Business / Industries

Homing in on a solution

(China Daily) Updated: 2014-08-08 08:06

More cities have eased or lifted curbs on housing purchases, but so far those moves aren't propping up the slack market, reports Zheng Yangpeng.

Weakness in the property market is prompting most cities to ease purchase restrictions and other curbs. But with negative sentiment among buyers so strong, analysts warned that local governments' moves will not help much—and might even backfire.

As of Wednesday, of the 46 cities that had imposed purchase curbs, 36 cities had publicly or quietly relaxed them, according to the 21st Century Business Herald. The remaining localities that are keeping a grip on the market include first-tier cities such as Beijing and Shanghai.

The restrictions were imposed after prices surged in 2010. The curbs included bans on purchases of multiple homes and/or tougher mortgage conditions. These policies have gone some way to curb the excessive speculation that caused the price surges.

Since the curbs were imposed, every dip in the market has prompted calls for easing. But only in the past few months has that actually happened.

"In May, any city that loosened its restrictions made the headlines. Now, people have become used to easing by one city after another," said Yan Yuejin, an analyst with Shanghai-based E-house China R&D Institute.

A delicate dynamic prevails among the central government, local governments and housing developers in terms of relaxing the restrictions. Initially, the central government took a tough stance, fearing any retreat would reignite speculation.

Developers and local governments, the latter getting the bulk of their revenue from land sales and related transactions, naturally favored a looser stance.

But after looking at the first-half figures, the central government relented. The value of housing sales in the first half of the year fell 9.2 percent, following a full-year increase of 26.6 percent in 2013. So far, the national authorities have not blocked any relaxation move by a local government.

Market participants are even speculating about whether Beijing and Shanghai, once "untouchable", would undo the shackles.

The speculation is not groundless.

First-tier cities have not been immune to the woes of their smaller counterparts. Shanghai's new home turnover in July, for example, declined 13.1 percent from June.
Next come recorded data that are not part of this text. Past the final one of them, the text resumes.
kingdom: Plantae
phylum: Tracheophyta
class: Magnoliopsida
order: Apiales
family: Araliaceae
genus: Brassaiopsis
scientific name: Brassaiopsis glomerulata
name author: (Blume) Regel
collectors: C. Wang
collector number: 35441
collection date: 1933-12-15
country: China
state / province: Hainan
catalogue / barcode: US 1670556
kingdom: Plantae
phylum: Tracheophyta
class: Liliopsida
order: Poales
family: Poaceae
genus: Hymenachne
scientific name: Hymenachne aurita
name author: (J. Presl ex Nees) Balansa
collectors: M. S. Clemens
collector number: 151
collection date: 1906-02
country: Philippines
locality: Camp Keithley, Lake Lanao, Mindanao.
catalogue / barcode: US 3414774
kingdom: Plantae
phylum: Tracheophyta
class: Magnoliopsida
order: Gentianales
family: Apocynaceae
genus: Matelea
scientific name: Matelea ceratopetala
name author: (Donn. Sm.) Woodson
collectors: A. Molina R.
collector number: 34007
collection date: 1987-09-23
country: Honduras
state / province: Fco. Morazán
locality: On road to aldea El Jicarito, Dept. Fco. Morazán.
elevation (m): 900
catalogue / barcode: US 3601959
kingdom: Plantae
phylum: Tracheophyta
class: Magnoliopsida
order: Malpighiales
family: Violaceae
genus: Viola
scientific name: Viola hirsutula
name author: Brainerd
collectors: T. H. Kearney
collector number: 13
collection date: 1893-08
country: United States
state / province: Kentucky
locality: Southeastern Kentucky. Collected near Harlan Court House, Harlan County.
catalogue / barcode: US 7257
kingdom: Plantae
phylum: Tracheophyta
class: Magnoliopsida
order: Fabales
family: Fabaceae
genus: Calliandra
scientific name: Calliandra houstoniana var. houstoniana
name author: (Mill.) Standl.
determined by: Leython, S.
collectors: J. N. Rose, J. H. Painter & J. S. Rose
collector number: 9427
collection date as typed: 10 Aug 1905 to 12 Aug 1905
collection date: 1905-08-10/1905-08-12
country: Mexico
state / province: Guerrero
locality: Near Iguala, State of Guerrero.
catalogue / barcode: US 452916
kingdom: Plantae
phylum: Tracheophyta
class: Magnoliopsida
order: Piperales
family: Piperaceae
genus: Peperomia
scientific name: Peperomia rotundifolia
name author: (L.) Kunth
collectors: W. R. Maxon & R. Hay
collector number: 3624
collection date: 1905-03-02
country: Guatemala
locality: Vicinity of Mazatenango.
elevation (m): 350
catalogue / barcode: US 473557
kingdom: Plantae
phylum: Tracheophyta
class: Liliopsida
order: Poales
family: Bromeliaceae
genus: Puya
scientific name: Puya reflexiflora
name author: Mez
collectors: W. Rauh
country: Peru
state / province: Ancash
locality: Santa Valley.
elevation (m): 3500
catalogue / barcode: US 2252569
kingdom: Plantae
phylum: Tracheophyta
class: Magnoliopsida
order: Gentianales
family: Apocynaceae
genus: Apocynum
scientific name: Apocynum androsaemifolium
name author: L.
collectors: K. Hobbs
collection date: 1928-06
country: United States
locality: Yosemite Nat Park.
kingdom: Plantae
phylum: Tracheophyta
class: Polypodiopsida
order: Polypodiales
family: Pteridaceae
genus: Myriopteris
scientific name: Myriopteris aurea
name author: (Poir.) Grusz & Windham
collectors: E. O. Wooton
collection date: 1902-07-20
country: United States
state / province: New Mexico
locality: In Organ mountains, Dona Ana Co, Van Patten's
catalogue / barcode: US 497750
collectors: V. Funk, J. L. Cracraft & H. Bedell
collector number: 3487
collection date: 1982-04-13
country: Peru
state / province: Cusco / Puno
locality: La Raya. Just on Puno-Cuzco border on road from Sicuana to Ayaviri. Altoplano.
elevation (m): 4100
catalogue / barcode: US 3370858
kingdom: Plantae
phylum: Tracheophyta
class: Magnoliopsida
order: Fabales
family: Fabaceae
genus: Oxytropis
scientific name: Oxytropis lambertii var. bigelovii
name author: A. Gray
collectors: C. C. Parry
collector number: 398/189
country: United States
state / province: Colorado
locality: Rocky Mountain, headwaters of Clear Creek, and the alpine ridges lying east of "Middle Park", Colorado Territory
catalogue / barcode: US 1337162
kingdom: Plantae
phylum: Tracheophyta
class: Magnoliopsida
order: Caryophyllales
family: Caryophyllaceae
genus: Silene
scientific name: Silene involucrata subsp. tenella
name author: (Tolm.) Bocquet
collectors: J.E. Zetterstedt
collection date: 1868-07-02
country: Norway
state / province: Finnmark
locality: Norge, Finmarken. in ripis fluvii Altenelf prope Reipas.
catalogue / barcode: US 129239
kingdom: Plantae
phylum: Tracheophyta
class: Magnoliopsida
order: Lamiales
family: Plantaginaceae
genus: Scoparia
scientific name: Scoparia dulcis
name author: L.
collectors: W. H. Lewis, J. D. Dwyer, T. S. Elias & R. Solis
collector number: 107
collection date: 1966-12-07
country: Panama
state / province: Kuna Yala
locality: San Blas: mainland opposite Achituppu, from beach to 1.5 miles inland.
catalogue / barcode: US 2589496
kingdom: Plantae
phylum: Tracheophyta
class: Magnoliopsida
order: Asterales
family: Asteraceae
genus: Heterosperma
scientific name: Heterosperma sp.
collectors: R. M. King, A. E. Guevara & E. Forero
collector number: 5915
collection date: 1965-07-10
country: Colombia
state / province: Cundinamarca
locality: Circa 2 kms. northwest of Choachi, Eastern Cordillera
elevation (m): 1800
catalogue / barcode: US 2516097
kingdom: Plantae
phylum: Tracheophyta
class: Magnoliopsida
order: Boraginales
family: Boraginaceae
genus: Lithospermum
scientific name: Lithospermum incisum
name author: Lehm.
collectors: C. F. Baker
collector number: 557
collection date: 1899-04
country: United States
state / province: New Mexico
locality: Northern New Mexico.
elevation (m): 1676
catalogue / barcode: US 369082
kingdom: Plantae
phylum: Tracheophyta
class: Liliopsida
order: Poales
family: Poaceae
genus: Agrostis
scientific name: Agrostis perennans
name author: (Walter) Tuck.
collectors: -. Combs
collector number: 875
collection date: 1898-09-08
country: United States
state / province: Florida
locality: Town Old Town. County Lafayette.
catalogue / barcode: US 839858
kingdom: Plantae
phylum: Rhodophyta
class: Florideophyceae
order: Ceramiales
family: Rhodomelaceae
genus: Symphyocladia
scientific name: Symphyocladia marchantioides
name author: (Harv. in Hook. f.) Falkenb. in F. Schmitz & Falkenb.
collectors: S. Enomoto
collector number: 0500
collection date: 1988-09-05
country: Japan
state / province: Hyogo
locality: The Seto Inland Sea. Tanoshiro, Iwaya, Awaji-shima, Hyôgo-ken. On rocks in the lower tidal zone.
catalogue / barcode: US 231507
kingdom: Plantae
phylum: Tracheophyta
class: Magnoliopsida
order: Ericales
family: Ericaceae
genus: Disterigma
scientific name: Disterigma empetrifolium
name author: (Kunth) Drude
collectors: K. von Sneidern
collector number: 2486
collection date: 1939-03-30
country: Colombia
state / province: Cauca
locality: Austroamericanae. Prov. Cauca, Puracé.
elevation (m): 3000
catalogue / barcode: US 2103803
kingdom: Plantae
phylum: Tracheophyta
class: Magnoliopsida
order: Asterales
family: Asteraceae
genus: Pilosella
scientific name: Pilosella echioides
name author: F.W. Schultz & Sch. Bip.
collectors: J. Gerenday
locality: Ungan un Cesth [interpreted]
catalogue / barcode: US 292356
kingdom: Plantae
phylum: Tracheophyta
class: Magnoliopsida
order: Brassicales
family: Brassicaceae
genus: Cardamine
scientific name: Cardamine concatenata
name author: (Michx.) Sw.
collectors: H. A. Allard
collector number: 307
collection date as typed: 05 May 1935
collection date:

China International Capital Corp Ltd, a State-owned investment bank, said in a report that all four large State-owned banks in Shanghai are offering discounts on mortgages.

Not everyone, however, is inspired by these developments.

Fitch Ratings Inc warned on Thursday that the easing of housing curbs could prompt renewed speculation involving residential property. It added that "another chance for the positive restructuring of the homebuilding sector in the long term" may be missed.